Dit smeervet was ook nodig voor de craen die op de bouwplaats in gebruik was. De kerk is een hoog gebouw en zonder kraan kon je moeilijk grote hoogtes overwinnen. Over deze kraan zijn geen verdere details bekent, maar het zal voor een belangrijk deel uit touwen (zeelen) hebben bestaan die over een katrol het hijsen eenvoudiger maakte.
Afbeelding van de kerk van Tilburg uit een document dat diende als bijlage bij een proces in 1657.
het is duidelijk een kruiskerk met kapellen en een kleine toren. De verhoudingen zijn niet realistisch.
Collectie Regionaal Archief Tilburg fotonr. 066000

Voor het naar boven krijgen van bouwmateriaal is een mandeken om den steen te takelen of brengen betaald men 3,5 stuivers. Metsel- of speciekuipen zijn ook noodzakelijk voor de boue en het smeren van muren en wanden. Voor drije cuijpkens den metsers alsdoen gecocht om den mortel in te setten is 7 stuivers en 1 oort opgeschreven. Om de mortel te maken gebruikte de metselaars en hun knechten eenen eemer, schoup ende rieck

Seelen (touwen) zijn eveneens nodig om materiaal naar boven te krijgen. Daarvoor waren ook leren (ladders) onmisbaar.

Bij de bouw waren tienduizenden 'nagelen' nodig. Dat varieerde van deurnagelen, stopnagelen, lasnagelen, leinagelen, soldeernagelen, vensternagelen en zo nog wat varianten.
Lood was een andere noodzakelijkheid bij de bouw, vele rollen zijn er naar Tilburg vervoerd, vaak vanuit Den Bosch. Wat te denken van de afwatering waarvoor goten op grote schaal zijn aangeschaft.

Kalk is eveneens een belangrijke grondstof. De hoeveelheid wordt aangegeven in 'maten'. Kalk was nodig om mortel te maken maar ook om de wanden te smeren (stucen). Alweer in grote hoeveelheden door de jaren heen aangeschaft.

Een belangrijk onderdeel van de bouw zijn ook de steigers, waar uiteraard hout en ook ijzer voor nodig was. De smid (of smeden) in Tilburg hebben druke jaren gehad met veel onderdelen die de bouwplaats nodig heeft. De nagels (spijkers) worden ook gesmeed, maar ze kwamen toch vooral van buiten het dorp, met name uit Maastricht waar ook heel veel leien en schaliën vandaan kwamen. Waarschijnlijk kwam deze aanvoer over het water en kwam vanaf de haven bv in 's Gravenmoer over de weg naar Tilburg.

Het was een enorme logistieke operatie omdat het bouwmateriaal lang onder weg is. Er zijn ook regelmatig posten waarbij bv bomen of hout moeten worden besien.
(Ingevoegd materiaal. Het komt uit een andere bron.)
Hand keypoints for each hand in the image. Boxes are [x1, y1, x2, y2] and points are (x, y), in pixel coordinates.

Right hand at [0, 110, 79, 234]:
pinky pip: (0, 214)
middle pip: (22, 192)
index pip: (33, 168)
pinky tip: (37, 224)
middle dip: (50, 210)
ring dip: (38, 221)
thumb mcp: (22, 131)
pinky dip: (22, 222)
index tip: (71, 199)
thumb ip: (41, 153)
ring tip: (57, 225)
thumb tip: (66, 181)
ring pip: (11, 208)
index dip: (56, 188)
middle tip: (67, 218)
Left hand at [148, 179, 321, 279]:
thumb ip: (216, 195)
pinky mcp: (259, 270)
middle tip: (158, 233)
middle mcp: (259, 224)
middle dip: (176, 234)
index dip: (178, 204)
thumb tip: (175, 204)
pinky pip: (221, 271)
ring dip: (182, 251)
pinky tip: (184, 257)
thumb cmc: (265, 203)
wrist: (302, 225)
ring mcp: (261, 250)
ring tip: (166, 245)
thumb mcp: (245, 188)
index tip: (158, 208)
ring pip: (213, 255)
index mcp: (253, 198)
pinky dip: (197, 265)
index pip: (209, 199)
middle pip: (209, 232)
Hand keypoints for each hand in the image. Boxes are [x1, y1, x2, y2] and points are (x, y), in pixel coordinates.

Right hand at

Het bekijken van het beschikbare hout, meestal voordat het gekapt wordt, speelde een belangrijke rol om te beoordelen of het geschikt was om te gebruiken en de geschikte onderdelen te selecteren. Vervolgens laden op de wagen(s) en rijden maar.
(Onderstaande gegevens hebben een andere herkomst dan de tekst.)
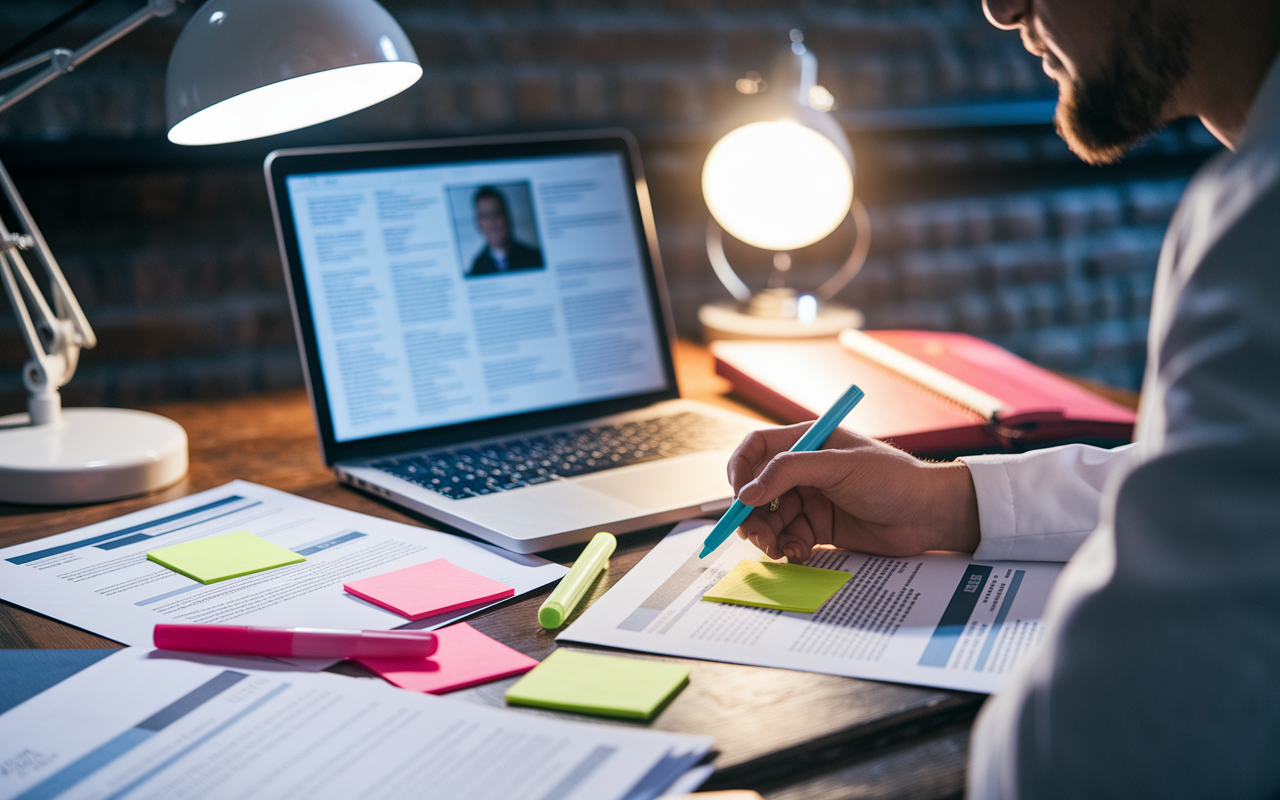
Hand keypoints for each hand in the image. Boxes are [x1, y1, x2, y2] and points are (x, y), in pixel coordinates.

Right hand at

Er trok bij gelegenheid een heel konvooi door Brabant om schaliën, hout en andere benodigdheden te halen. In 1595 reden er 18 wagens naar Weelde om schaliën te halen.

Wat ook met honderden tegelijk is aangeschaft en aangevoerd zijn de zogenaamde schalieborden. Dat zijn dunne  planken met behulp waarvan de schalien of leien op het dak worden bevestigd. De schalieborden zijn wat dunner en worden over het hele dak gelegd om een aaneengesloten ondergrond te krijgen, waar op de schaliën en/of leiden worden bevestigd. 
Tot slot, die zijn ook als laatste in de rekening terug te vinden, zijn er plavuijsen en vloersteenen aangeschaft. Soms tweedehands maar ook nieuw gebakken exemplaren uit.
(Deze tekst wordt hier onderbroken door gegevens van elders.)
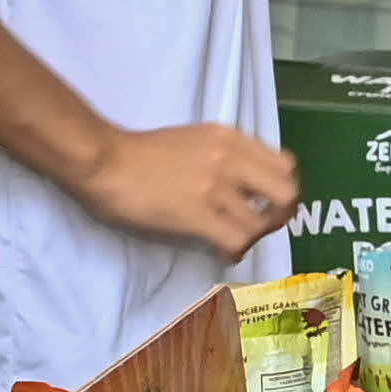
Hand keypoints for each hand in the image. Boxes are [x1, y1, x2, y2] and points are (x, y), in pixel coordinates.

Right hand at [76, 119, 298, 251]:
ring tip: (231, 241)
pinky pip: (236, 241)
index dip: (282, 189)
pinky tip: (220, 252)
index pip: (286, 166)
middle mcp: (230, 159)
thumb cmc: (141, 153)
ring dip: (250, 239)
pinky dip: (234, 252)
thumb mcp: (195, 139)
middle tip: (259, 226)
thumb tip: (244, 184)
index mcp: (231, 139)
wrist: (104, 161)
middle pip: (287, 194)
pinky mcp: (197, 213)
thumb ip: (224, 155)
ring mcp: (214, 186)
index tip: (265, 202)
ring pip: (260, 224)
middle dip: (279, 216)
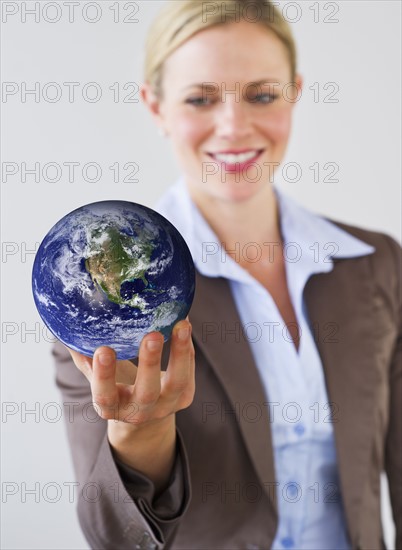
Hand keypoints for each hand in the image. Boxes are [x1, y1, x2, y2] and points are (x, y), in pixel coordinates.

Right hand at [66, 318, 194, 426]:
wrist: (145, 414)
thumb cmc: (116, 388)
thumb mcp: (98, 379)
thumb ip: (85, 358)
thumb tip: (67, 326)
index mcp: (112, 408)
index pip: (105, 396)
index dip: (103, 376)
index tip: (102, 350)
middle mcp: (140, 411)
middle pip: (147, 392)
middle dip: (150, 363)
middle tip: (152, 335)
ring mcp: (166, 406)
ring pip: (176, 383)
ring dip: (180, 353)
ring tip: (182, 325)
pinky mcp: (185, 397)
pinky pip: (189, 371)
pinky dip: (187, 347)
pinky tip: (184, 323)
Twee tekeningen van de hand van Hendrik Verhees die perspectivisch niet helemaal
kloppen maar toch een indruk geven van de kerk zoals die eind 18de eeuw aan de markt stond.
De bovenste tekening toont het aanzicht vanuit het zuidoosten en de onderste vanuit het noorden.
Brabant collecctie..

In een volgende blogpost laat ik meer zien wat en zoal voor de aankleding van de kerk werd aangeschaft door de kerkmeesters.

1 opmerking:

Anoniem zei

Weer een verhaal dat zeer de moeite waard is. Ik zou graag willen weten hoe de verhouding bouwmaterialen-manuren is qua kosten. Ik weet dat mijn voormalige huis 'Huize Stella"in Goirle in 1901 totaal 7900 gulden kostte. Geen idee hoe dat was in de 17e eeuw.